Would he consider coaching?
"No, I want no part of that," Chandler said. "It's a brutal business, and I got to see it from the front row. I'm glad my dad's doing it. It's kind of his calling. He's impacting lives. I just think he wasn't given enough time at Arkansas. He kind of only had one recruiting class, and it was the best Arkansas had ever signed. But you don't get three years to turn around a program now."
It would seem to be a perfect a reunion for Texas State and the elder Morris, who's looking to jumpstart his career after spending a year as a special assistant at Clemson. With Swinney, he basically served as an advance scout, preparing what he calls “a one-sheeter” for both the Tigers' offensive and defensive coordinators for their upcoming opponent.
“Dabo said, ‘I’m paying the guy granola bars and fruit snacks,” Morris said with a chuckle, given his pricey $10 million settlement from Arkansas that was offset by other jobs since. “I can be cheap labor.”
He probably would have stayed a second season at Clemson but for the call that came from Kinne. The one-time Longhorns quarterback was groomed by Morris at Tulsa and was hired as a GA and analyst by him at SMU and Arkansas and immediately thought of Morris when he had a staff opening for a receivers coach.
“Yeah, Dabo used to coach receivers before he became the Clemson head coach, and he told me, ‘I hope you paid attention to me,’“ Morris said. “That’s right up Dabo’s alley."

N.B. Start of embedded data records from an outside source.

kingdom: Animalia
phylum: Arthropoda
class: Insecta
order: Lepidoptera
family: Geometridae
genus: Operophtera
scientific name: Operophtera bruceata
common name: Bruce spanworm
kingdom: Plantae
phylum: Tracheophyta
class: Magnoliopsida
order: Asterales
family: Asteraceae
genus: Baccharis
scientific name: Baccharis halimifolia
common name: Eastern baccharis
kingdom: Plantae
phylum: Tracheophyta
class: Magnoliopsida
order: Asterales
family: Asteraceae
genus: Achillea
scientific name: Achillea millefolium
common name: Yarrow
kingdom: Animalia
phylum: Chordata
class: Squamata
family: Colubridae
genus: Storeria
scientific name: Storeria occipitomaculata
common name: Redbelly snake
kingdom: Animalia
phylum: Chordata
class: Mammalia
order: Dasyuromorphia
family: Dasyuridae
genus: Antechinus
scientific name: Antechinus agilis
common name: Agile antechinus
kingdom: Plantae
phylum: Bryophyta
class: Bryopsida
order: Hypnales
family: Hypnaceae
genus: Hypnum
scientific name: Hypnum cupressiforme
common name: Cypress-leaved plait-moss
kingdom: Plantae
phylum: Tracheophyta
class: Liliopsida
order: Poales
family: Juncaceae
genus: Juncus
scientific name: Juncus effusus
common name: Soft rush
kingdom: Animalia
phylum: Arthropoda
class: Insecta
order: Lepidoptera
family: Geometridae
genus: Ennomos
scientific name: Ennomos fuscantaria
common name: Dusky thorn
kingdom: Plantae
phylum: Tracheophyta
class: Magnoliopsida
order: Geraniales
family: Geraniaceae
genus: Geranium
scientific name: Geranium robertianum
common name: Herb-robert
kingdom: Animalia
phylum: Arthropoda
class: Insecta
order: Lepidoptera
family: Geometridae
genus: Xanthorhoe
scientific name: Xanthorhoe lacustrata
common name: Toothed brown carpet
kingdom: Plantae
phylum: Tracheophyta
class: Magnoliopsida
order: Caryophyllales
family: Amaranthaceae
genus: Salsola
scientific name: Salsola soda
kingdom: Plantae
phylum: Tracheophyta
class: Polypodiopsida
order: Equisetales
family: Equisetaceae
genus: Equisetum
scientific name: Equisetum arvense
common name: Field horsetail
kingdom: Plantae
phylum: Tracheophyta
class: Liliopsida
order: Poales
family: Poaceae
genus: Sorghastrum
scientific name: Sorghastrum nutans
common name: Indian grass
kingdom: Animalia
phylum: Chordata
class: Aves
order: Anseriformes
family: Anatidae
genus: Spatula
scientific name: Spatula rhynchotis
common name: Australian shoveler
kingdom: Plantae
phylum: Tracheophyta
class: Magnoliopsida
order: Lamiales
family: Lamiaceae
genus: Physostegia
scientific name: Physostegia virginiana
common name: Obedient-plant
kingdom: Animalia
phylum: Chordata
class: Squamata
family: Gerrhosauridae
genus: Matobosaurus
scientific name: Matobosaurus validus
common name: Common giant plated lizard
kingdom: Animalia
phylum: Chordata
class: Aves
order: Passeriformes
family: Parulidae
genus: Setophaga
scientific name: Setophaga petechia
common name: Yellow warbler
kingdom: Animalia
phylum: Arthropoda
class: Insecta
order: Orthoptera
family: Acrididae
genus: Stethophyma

While Morris won’t call plays for the Bobcats, he’ll do everything in his power to assist his former mentee. So will David Bailiff, the Bobcats' former head coach who took them to the Division I-AA semifinals and also has rejoined Kinne’s staff to help with community relations and fundraising.
“Yeah, I call myself America’s oldest GA,” the 65-year-old Bailiff said. “I think we’re lucky to have Chad here. We’re going to put some old wisdom on the staff. Heck, I offered him a job once when he was at Lake Travis for $75,000, but lost him to (Tulsa’s) Todd Graham, who offered him $125,000.”
It ain’t about the money now.
Morris could easily live off his earnings and retire with his wife to the 200-acre Gridiron Ranch in East Texas where he suffered a horrific horse-riding accident a year ago. He had to have rods and screws inserted into his fractured left tibia, but has recovered nicely.
“I hope G.J. can use me and David,” Morris said. “That (head coaching) seat can be a lonely seat. You sometimes have to walk through fire, especially when times get tough.”
Morris knows about tough times. But also about great moments. The memories still stir within him, which is why he spent a year with Gus Malzahn at Auburn before the staff got fired and another year at USF with Jeff Scott before he, too, got fired. He briefly considered going back to the high school ranks as he did for a year at Allen before returning to Clemson.
But rejuvenating his career with his one-time protege was too hard to resist.
And does Morris still have another head coaching stop in mind?
“If it happens, it happens. Great,” he said. “And if it doesn’t … that’s great, too.”
Of course, he could always join a fire department.